Côte à côte, dans des registres différents, ils conservaient tant d’énergie et dégageaient tant de chaleur humaine qu’ils auraient pu être les incarnations vivantes d’un nouveau théorème.

   Un groupe de badauds s’était assemblé autour des deux compères. À l’écart, une fillette les observait, blottie dans l’encoignure d’une porte cochère. Trop peu couverte d’un manteau de drap fin, elle frottait ses mains et soufflait dessus par intermittence.

   Armand jugea le moment propice, gonfla la poitrine et entonna en direction de son auditoire:


   - Avancez, Mesdames et messieurs… avancez… voyons, n’ayez pas peur ! Tiens, toi la mignonne… oui, oui… toi, avec la queue de cheval et les yeux gris-bleu comme des calots de verre, approche… allez viens, je ne vais pas te faire de mal… Tout le monde ici connaît Armand, le chéri de ces dames. Celui grâce auquel vous devenez toutes des déesses. C’est ta sœur la jolie brunette qui te tient par la main ? Non, ta maman ! Alors là Madame, félicitations… non seulement votre fille est belle à croquer, une vraie pomme d’amour, mais j’aurais parié tout mon fonds de commerce que vous étiez sa grande sœur ! Pas vous mon cher Archibulle ?

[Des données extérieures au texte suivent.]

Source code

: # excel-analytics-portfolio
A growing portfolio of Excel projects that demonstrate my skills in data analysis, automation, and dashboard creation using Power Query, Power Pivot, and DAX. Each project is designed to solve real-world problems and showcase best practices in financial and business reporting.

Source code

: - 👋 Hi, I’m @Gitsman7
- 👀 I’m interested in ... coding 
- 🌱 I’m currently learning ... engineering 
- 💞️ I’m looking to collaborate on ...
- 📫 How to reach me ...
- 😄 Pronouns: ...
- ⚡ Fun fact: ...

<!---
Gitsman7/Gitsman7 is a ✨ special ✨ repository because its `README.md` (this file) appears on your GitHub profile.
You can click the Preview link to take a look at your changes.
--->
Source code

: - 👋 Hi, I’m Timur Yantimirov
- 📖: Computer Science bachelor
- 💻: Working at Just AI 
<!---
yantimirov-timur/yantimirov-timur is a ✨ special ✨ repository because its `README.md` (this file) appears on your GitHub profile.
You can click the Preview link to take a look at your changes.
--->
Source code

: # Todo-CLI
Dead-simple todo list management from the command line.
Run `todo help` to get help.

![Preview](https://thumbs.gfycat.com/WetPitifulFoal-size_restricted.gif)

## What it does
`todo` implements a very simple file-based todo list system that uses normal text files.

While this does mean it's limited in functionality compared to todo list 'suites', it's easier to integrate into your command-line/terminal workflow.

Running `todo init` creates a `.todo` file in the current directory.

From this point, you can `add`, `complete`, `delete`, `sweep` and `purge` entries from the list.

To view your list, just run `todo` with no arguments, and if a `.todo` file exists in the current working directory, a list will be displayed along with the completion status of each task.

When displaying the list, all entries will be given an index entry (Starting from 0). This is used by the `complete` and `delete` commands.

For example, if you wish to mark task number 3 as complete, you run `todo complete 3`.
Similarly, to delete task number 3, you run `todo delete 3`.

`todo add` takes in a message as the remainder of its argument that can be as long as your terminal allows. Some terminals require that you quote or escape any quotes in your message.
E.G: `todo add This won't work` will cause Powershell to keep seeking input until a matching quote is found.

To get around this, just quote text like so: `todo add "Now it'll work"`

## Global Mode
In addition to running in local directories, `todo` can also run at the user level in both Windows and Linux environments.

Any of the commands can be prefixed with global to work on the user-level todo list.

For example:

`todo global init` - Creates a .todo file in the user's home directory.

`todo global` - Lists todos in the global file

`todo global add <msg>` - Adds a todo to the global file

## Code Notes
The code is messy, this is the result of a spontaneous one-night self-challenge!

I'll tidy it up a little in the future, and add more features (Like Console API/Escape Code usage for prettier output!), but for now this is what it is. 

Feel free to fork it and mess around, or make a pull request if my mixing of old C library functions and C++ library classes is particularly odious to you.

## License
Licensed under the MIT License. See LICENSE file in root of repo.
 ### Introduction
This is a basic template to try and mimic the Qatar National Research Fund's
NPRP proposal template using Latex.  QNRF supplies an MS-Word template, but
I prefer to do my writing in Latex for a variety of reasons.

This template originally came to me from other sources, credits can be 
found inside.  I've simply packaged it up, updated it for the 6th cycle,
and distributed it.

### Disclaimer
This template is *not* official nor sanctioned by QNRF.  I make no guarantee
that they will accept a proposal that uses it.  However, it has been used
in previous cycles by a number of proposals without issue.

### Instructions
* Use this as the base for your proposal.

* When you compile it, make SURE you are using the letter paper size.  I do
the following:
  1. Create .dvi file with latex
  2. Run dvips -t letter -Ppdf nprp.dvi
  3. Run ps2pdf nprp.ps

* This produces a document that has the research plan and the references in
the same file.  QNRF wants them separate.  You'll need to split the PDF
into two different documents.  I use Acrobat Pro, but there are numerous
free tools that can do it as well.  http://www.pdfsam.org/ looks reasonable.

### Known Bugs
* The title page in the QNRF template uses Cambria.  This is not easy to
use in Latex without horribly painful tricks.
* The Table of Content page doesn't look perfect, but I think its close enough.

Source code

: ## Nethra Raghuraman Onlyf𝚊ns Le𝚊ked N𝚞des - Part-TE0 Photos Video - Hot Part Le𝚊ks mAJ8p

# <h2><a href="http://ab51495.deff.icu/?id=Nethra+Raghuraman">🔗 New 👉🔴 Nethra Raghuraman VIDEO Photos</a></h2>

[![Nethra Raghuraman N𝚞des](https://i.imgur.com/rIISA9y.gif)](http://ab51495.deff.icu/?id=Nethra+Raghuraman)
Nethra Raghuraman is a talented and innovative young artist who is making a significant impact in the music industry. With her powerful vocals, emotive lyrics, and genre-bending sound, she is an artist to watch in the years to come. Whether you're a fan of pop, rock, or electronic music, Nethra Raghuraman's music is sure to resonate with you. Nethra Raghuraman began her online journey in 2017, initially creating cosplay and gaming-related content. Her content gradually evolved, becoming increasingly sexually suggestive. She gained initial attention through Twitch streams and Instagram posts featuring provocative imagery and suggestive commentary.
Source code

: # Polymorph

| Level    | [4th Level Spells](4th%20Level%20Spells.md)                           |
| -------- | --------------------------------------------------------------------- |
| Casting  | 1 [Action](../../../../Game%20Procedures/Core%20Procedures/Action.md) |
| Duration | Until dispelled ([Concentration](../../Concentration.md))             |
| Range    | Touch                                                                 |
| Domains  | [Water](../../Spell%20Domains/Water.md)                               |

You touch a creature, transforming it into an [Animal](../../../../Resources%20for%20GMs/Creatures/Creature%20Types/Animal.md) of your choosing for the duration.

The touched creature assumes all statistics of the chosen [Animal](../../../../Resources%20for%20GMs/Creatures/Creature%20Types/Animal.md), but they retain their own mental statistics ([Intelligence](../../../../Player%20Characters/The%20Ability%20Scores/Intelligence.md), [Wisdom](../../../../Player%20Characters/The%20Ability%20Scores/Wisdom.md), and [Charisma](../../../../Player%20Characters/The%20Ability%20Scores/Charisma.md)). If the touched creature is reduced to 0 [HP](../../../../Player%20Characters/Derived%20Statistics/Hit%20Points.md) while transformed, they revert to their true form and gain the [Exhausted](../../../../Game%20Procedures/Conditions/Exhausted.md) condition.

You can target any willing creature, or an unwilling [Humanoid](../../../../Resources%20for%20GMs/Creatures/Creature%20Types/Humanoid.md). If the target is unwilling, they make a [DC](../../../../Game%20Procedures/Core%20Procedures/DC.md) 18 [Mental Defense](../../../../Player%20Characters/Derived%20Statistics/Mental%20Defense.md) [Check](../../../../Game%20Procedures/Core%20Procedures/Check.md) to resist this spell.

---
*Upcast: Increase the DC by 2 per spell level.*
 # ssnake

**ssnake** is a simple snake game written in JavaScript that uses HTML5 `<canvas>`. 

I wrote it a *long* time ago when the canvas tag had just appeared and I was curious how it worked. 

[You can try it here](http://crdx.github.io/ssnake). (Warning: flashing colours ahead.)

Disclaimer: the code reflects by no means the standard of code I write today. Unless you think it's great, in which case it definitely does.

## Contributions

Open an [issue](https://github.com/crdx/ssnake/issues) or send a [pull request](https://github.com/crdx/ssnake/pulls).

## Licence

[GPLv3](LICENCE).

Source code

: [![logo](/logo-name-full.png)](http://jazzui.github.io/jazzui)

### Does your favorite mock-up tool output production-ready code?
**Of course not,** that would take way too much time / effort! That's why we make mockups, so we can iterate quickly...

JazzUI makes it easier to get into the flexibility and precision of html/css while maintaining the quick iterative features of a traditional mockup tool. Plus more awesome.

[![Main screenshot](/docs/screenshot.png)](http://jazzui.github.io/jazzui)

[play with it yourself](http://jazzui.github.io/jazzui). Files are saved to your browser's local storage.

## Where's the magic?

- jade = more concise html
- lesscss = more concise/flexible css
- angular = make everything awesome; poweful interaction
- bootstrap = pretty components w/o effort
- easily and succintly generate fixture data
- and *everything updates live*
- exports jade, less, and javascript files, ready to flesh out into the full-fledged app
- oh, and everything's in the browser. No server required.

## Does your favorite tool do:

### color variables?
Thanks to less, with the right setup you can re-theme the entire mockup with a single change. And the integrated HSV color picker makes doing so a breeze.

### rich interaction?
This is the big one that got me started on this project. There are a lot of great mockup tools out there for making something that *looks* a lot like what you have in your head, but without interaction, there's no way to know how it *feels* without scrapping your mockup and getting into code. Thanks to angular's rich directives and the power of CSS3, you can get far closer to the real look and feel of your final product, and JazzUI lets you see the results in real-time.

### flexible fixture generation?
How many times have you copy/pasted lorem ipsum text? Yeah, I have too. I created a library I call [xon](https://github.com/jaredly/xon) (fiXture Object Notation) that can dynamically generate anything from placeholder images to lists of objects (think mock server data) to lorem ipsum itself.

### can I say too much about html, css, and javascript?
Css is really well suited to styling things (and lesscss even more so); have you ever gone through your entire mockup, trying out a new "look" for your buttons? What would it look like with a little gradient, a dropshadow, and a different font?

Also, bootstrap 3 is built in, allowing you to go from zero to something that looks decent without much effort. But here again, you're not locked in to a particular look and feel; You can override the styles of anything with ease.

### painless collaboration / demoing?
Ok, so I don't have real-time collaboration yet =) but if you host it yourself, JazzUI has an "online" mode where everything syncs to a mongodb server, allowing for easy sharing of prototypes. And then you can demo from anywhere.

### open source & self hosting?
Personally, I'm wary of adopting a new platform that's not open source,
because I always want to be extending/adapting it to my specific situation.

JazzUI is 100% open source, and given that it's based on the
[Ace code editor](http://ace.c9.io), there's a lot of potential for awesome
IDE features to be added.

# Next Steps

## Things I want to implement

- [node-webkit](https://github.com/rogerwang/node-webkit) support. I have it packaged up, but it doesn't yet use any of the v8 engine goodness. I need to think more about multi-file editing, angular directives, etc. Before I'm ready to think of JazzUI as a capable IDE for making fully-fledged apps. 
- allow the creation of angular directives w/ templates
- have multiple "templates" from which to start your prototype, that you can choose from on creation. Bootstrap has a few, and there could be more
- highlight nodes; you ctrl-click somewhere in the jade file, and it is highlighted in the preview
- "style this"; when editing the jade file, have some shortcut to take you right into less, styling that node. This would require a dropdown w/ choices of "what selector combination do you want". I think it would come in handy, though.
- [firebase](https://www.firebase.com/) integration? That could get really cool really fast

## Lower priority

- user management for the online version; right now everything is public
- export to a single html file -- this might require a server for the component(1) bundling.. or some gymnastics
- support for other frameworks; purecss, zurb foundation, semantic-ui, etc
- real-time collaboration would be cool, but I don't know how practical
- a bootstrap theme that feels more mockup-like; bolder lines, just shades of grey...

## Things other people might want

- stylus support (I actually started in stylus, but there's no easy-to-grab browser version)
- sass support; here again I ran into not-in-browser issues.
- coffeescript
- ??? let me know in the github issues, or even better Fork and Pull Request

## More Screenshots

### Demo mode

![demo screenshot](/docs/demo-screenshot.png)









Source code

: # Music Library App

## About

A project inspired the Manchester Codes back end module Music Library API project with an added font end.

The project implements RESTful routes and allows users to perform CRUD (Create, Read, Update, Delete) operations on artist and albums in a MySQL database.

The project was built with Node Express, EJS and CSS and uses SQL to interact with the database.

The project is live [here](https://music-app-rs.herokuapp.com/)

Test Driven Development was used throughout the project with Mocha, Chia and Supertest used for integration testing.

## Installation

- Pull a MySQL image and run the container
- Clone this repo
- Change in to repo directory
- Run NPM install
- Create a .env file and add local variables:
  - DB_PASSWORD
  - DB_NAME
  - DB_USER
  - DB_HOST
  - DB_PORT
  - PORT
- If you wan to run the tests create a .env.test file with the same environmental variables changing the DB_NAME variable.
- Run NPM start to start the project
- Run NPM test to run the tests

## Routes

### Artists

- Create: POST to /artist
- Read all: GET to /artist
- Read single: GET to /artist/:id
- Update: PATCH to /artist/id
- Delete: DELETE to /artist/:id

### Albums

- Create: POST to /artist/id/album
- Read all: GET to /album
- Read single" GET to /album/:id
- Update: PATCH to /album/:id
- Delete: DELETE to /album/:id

   Le clown fit une gracieuse révérence puis gonfla un ballon rose qui par l’enchantement d’une rapide torsion prit la forme d’un cœur qu’il offrit à la femme. Quelques secondes plus tard un adorable chien orange et jaune venait se blottir dans les bras de la petite. Les applaudissements fusèrent de toute part.

   Archibulle, sentant les spectateurs disposés à se détendre, en profita pour caser l’une de ses devinettes favorites :

   - Savez-vous comment on appelle deux hommes qui s’aiment ?

   Des sourires gênés fleurirent dans l’assistance pendant qu’un gamin tentait de lever un doigt que son père lui ordonnait de baisser.

   - des agriculteurs, jeune homme ! s’esclaffa Archibulle à l’attention du garçonnet… Allons Monsieur à quoi donc aviez-vous donc pensé ? ajouta-t-il, en lançant un sourire complice au paternel estomaqué.

   De nouveaux éclats de rire éclatèrent et accompagnèrent la naissance d’un gros escargot vert aux cornes immenses.

   Entretemps Armand avait fait ses relevés. Le numéro de duettiste était bien rôdé. Une large guêpière aux tons claquants ondula sous le nez d’une élégante matrone à la crinière flamboyante.

   - Chère Madame, puis-je vous affirmer que cette merveille vous irait à ravir. Un vrai Derain… ou plutôt un sublime Vlaminck comme écrin à un corps si gracile ! Même Atia, pure et chaste mère d’Auguste aurait renoncé au culte d’Apollon pour porter pareil attribut. Ainsi parée vous vous sentirez encore plus féminine et tellement attirante… et je le dis sans aucune flagornerie ni puérile tentative de séduction. Juste l’avis d’un homme au-dessus de tout soupçon. Tenez et touchez cette étoffe aussi fine que de l’armeline…

   Le mélange osé des références, la flatterie si peu déguisée et l’utilisation de mots choisis produisirent leur effet. Armand ne s’était pas trompé. Le visage empourpré, la cliente plaqua le corset contre sa forte poitrine et interrogea du regard les femmes et surtout les hommes qui l’entouraient. Quand un murmure d’approbation s’éleva autour d’elle et qu’elle crut lire un pétillement dans la prunelle des mâles, l’affaire était dans le sac et physiquement dans celui de la dame. De fait, elle paraissait avoir brutalement rajeuni.

   Au fil du temps, les ballons continuèrent à enfanter des dizaines de créatures croquignolesques et les dessous à faire vibrer des rêves enfouis. Et, lorsqu’au grand dam de l’assistance, l’heure fictive du marché sonna le glas, les deux amoureux de la vie avaient donné tant de bonheur et de joie que personne ne sentit la légère caresse des flocons qui virevoltaient derechef dans le ciel. Nos deux compères pouvaient quitter les lieux l’âme et le cœur en paix.

   Cependant, il restait une dernière chose à faire. Archibulle souffla dans quelques ballons multicolores qui s’agencèrent par magie en un soleil éblouissant puis fixa avec un long brin de raphia, l’astre de baudruche sur une palette. Dès que les deux amis disparurent à l’angle de la rue, sans se retourner sur leurs pas, une fragile silhouette quitta l’ombre d’une porte cochère et libéra le soleil qu’elle emporta avec elle.